My realization led me to explore my faith and reconnect, but after years of not attending temple I didn’t feel comfortable going to services. Jews could be a judgmental lot. We criticized how others interpreted laws, whether someone kept Shabbat, if someone drove to shul or walked. I worried about how I’d be viewed coming back from secularism.
The comic character I most connected to was Spider-Man, who felt his powers were a burden, yet still took the responsibility. Created by Stan Lee and Steve Ditko in 1962, Spider-Man’s first appearance ended with Peter Parker, Spider-Man’s alter-ego, face in palm with tears running down his cheeks thinking, “My fault—all my fault,” because a mistake he made led to his Uncle Ben dying. In a universe of WASP-y Avengers, Spider-Man had a Yiddish soul, like the Jews carrying the weight of commandments and the guilt of constantly screwing up due to their humanity. Unlike typical portrayals of comic jocks, Ditko’s Spider-Man was lanky, brutally awkward and moody: a nebbish like me.

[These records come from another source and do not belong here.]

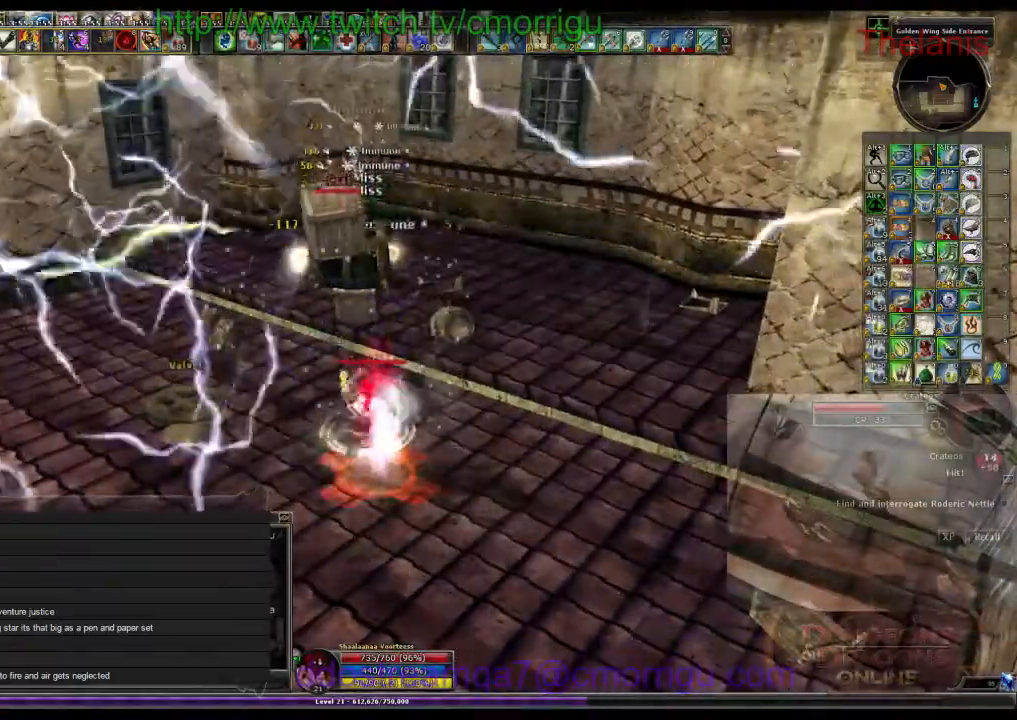
{"keys": [], "events": []}
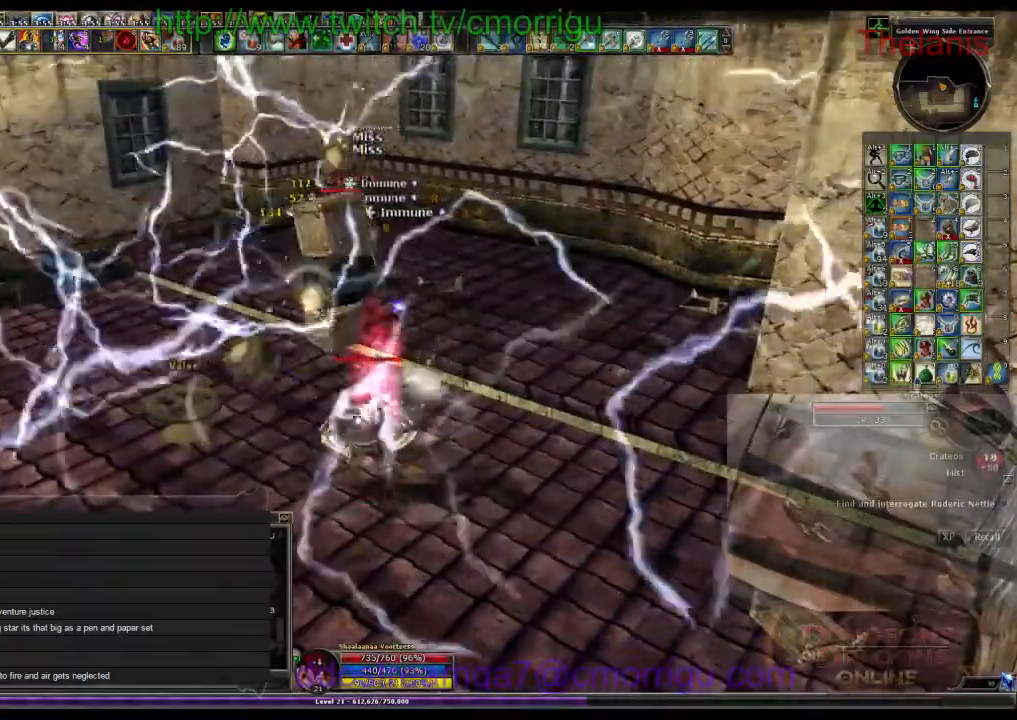
{"keys": [], "events": []}
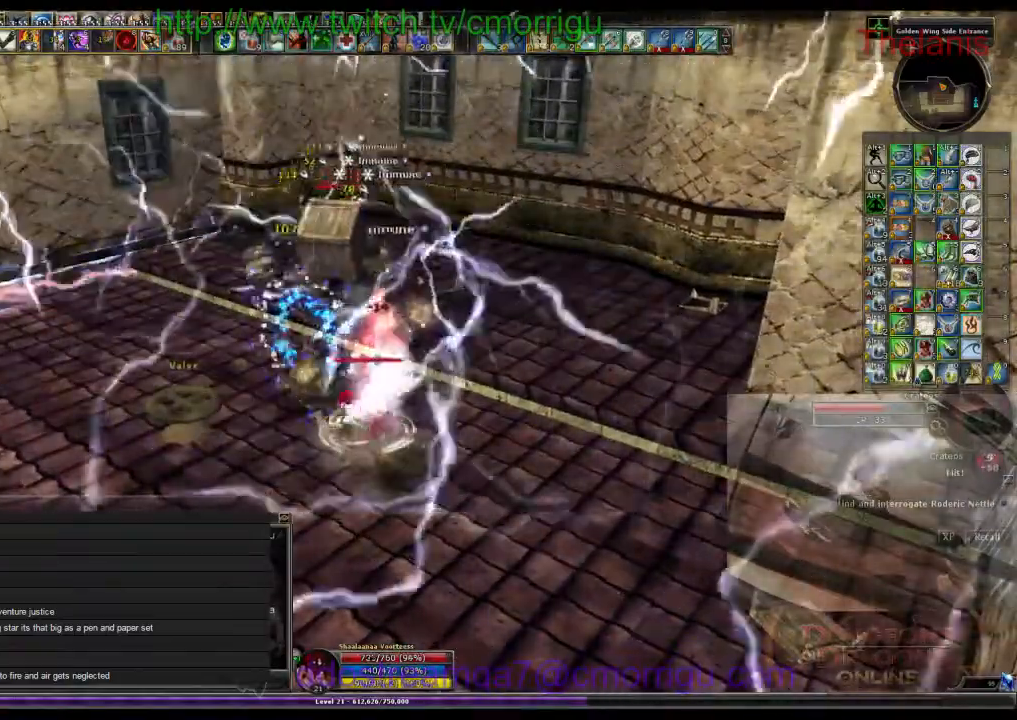
{"keys": [], "events": []}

As much as I related to Lee’s roots, I empathized with Ditko’s outsider status, especially when I would read of Lee and Ditko’s infamous feud. Lee was Marvel’s overhyped icon, as much a businessman aiming to appease the masses as he was a writer, but Ditko was a freelancing, underpaid, creative genius. By The Amazing Spider-Man issue 10, Ditko became more than just the artist, plotting entire stories. After discovering the (born Jewish) author Ayn Rand and her Objectivism politics, Ditko became hooked, meeting her numerous times. Rand’s influence on his work was evident: Peter scoffed at protesters, he stood up to his oppressive boss, demanding “equal value trade,” and battled a villain named The Looter, based on the Randian term. Ditko wanted the credit he was due, yet Lee publicly mocked Ditko’s emotional storylines and antisocial behavior. By issue 25, Lee and Ditko weren’t talking. Ditko would hand in fully drawn and plotted issues. Lee would write dialogue without his input. Thirty-eight issues into his Spider-Man run, Ditko quit. It was rumored to be over a storyline dispute or unpaid residuals, but in a 2015 self-published newsletter Ditko says he simply tired of Lee not speaking to him. Once he left, the art in Spider-Man became clean and crisp, more upbeat. But it was his departure that felt like a victory.

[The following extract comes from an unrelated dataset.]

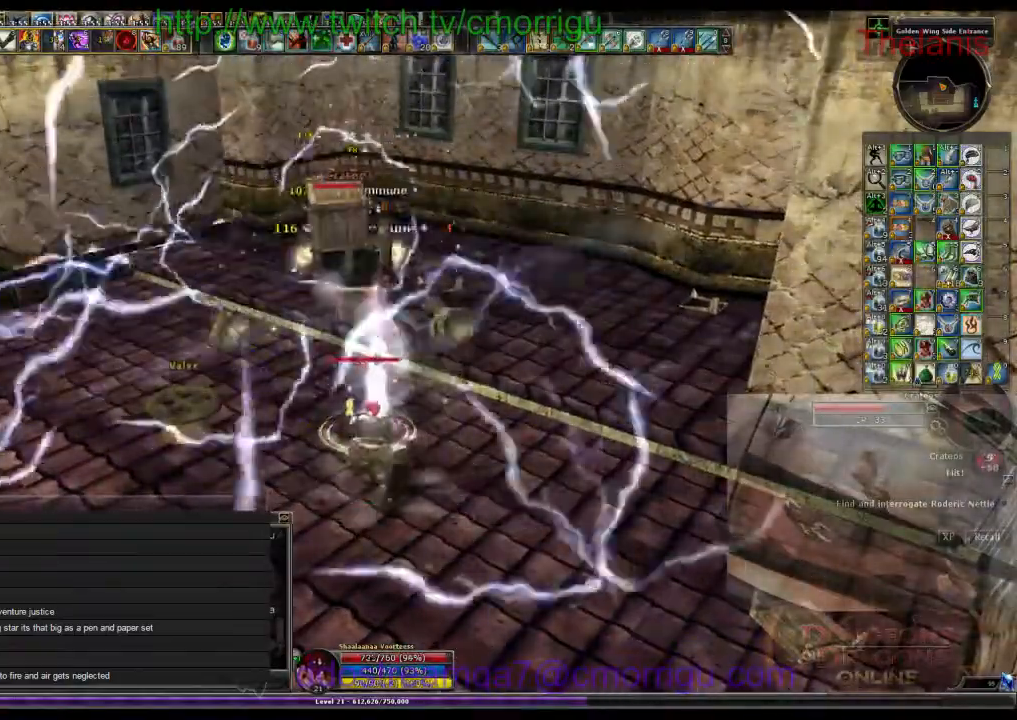
{"keys": [], "events": []}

Ditko spent years fluctuating between DC, Charlton, and Marvel, never again working on Spider-Man or his other popular co-creation Dr. Strange. Since 1968, he hadn’t accepted a single formal interview, allowing his work to represent itself. He earned the title the “J.D. Salinger of the comics world” and was called “impossibly uptight” by Neil Gaiman. Yet he didn’t allow the industry’s kvetching or financial power to control him, or scare him off—he spent his later decades self-publishing Randian-influenced comics and essays from his office in New York City, refusing income from the mainstream.

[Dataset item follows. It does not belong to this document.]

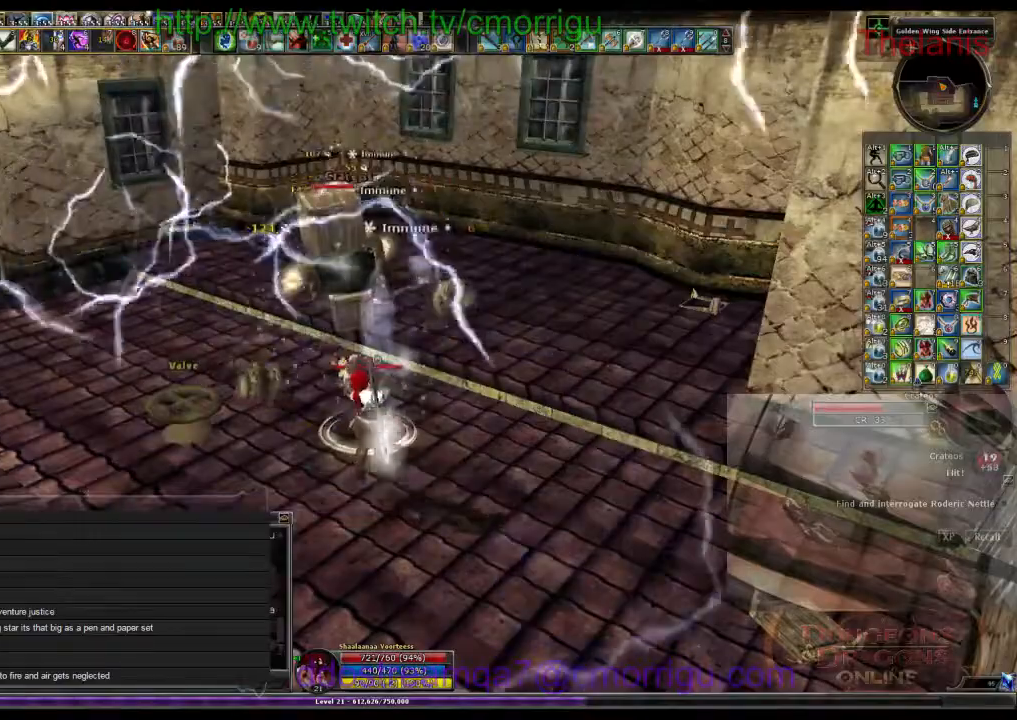
{"keys": [], "events": []}
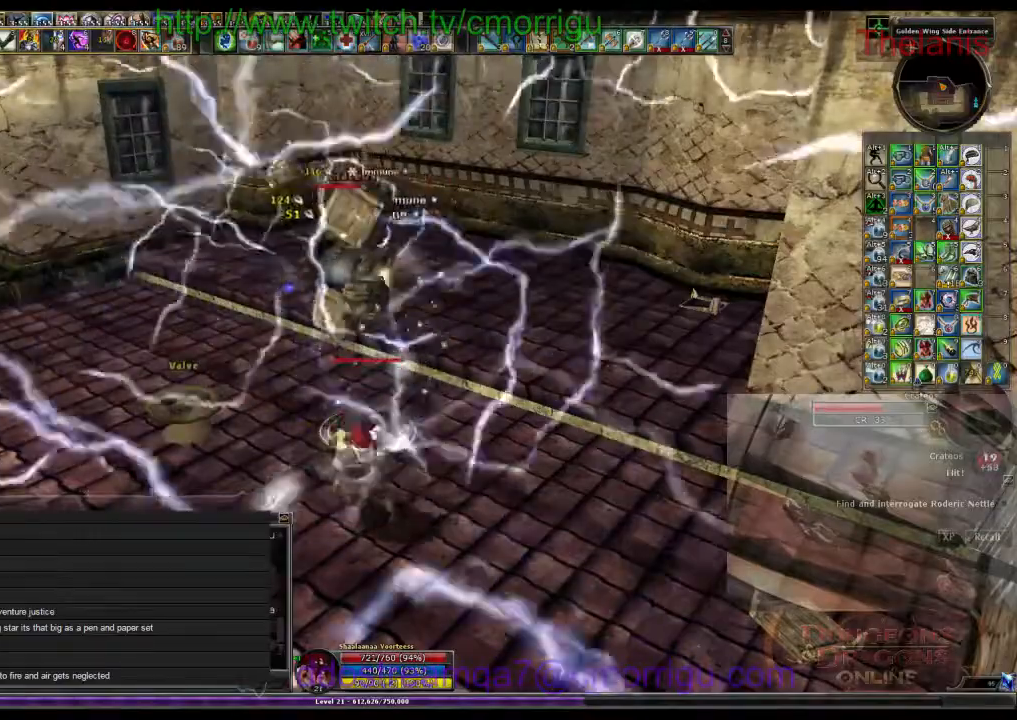
{"keys": [], "events": [[367, "6", "down"], [500, "6", "up"]]}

As I grew more comfortable with myself as a practicing Jew, no longer worrying about how others viewed me, I would order Ditko’s newsletters, disagreeing with him throughout. I didn’t see the world in black and white, but I respected him for standing firm in his beliefs. I returned to the temple I grew up in, praying prayers awkwardly, with ruach, my own unique spirit. I would read about reporters shooed away from his office and smile. Sometimes, I’d feel bad for him, as if the journalists wouldn’t leave him alone. I took that empathy to temple with me and tried to be less critical of my peers, other Jewish outsiders. When he died¸ I knew he passed with dignity, a magnificently stubborn man who lived by rules not influenced by others’ judgments. An example to us all.
Jay Deitcher is a former social worker living in Albany, New York.